Pues bien, vi aquella caseta y esta vez me tiré más tiempo del necesario para entrar a ver esa cosa horrible. Era diferente a la atracción del laberinto de los espejos porque tocaba algo que iba contra toda lógica, contra toda ciencia e incluso contra toda religión. ¡Cómo va a vivir un decapitado y a hablar su cabeza! Incluso años después pensé cómo diablos aquello había burlado el ojo censor del dictador con lo diligente que era el sumo General en cuidar de la moral pública, en aplicar los dictados de Roma… y por supuesto, en mantener a salvo la sana inocencia infantil bien adoctrinada.

¡Cómo puede vivir un hombre con la cabeza separada del tronco…!

Volvió a tronar el taquillero por los megáfonos de tal suerte que me despertó de mis terribles especulaciones. Miré en mi bolsillo. Eran las dos últimas pesetas. En una de mis manos llevaba una manzana dulce de caramelo rojo como la sangre que suponía vería en el interior de aquel antro de madera y tela.

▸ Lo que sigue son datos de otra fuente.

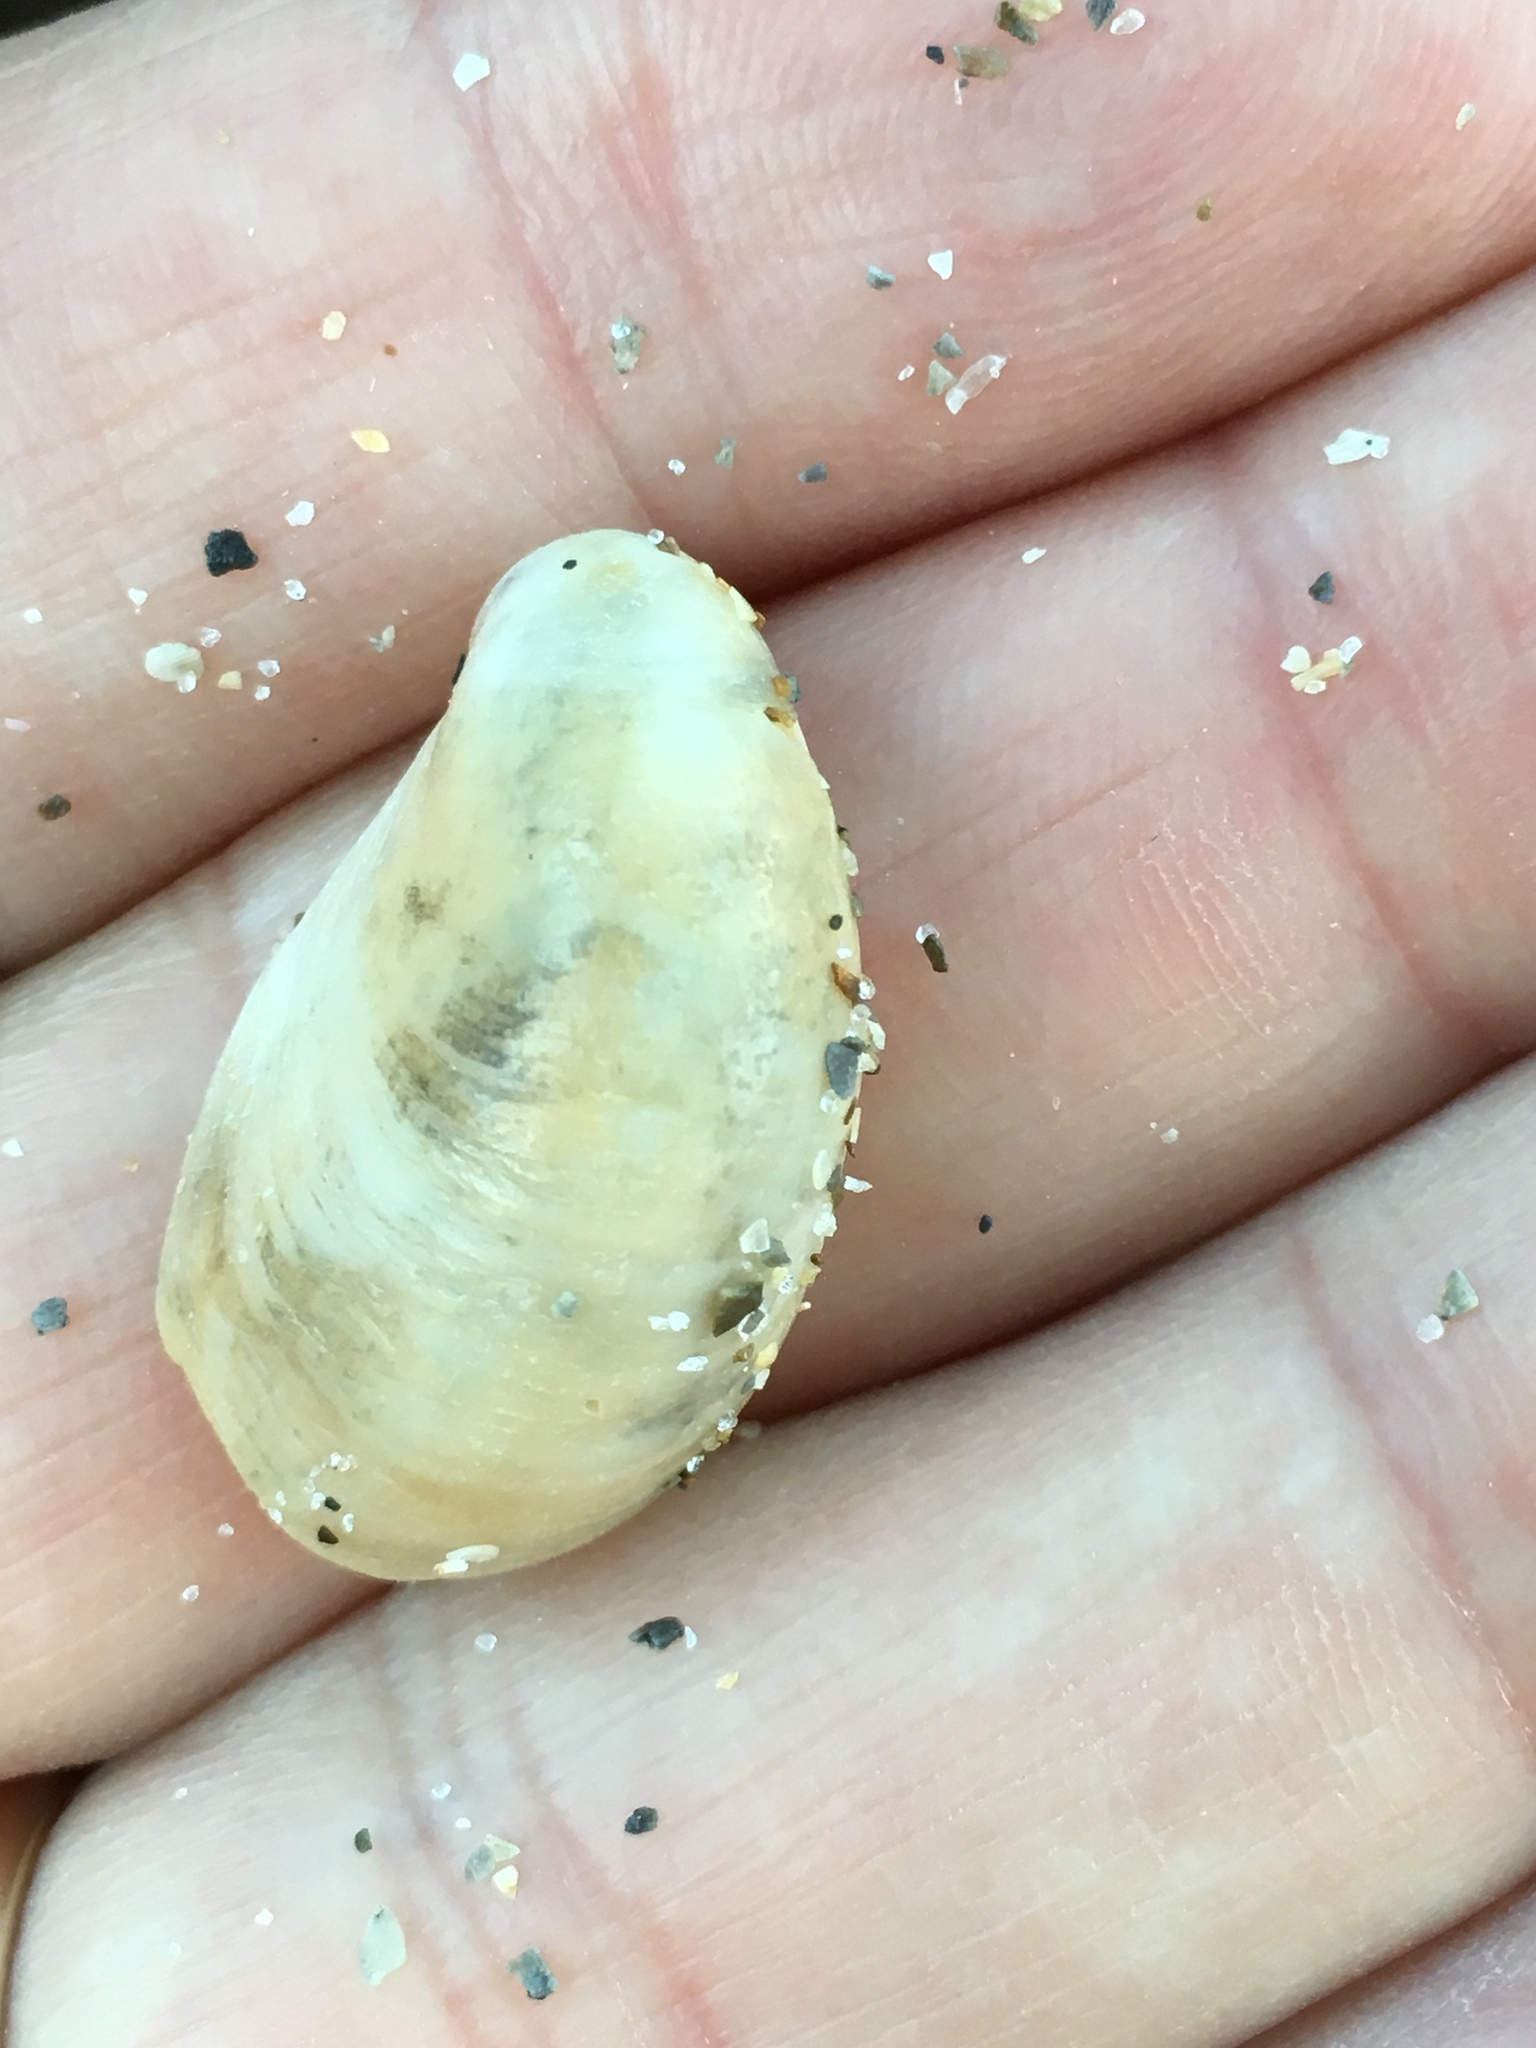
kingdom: Animalia
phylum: Mollusca
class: Gastropoda
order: Littorinimorpha
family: Calyptraeidae
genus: Crepidula
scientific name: Crepidula fornicata
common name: Slipper limpet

Y así fue. Nada más pasar llegabas a unos bancos de madera colocados como peldaños. Apenas daba para veinte personas. Al frente, un pequeño escenario con una guillotina y un carrito-cesto del lado donde caía la cabeza. Muy poca iluminación, bombillas de 40 vatios o tal vez 20, pintadas de azul y rojo. En un momento dado sale de uno de los lados un señor vestido con un traje negro que brillaba como las estrellas reflejadas en el agua de un estanque y  explica lo que vamos a contemplar. Luego se retira y salen del otro lado un verdugo y un reo con aspecto patibulario para mayor coherencia, pantalones rotos, camiseta rota, pelo enmarañado y sucio… El verdugo lo tiende sobre una superficie de madera y le coloca la cabeza. Suena un tambor que hace tocar un niño de mi edad, lo cual me sobrecoge un poco más. Y… ¡zas! Cae la cuchilla y la cabeza al cesto. Luego el hombre se levanta haciendo aspavientos de felicidad con las manos, incluso corre por el escenario… mientras el verdugo hace otro tanto con el cesto que contiene la cabeza. Llega a cogerla y a mostrarla y cuando pasa ante mí me guiña un ojo e inmediatamente después el hombre dueño de la cabeza me arrebata la manzana dulce.

Salgo despavorido y no paro hasta mi casa. Mi madre me apacigua y me dice que todo es mentira pero no logro conciliar el sueño.

– A ver, ¿donde está la sangre, tonto?

Medio siglo después aún desconozco cómo demonios hicieron aquellos feriantes que se cortaban todos los días la cabeza para ir comiendo… como cada cual en aquella España blanquinegra en la que sin embargo palpitaban unos gramos de felicidad, la felicidad de la infancia que como toda infancia tenía los días y los sueños contados.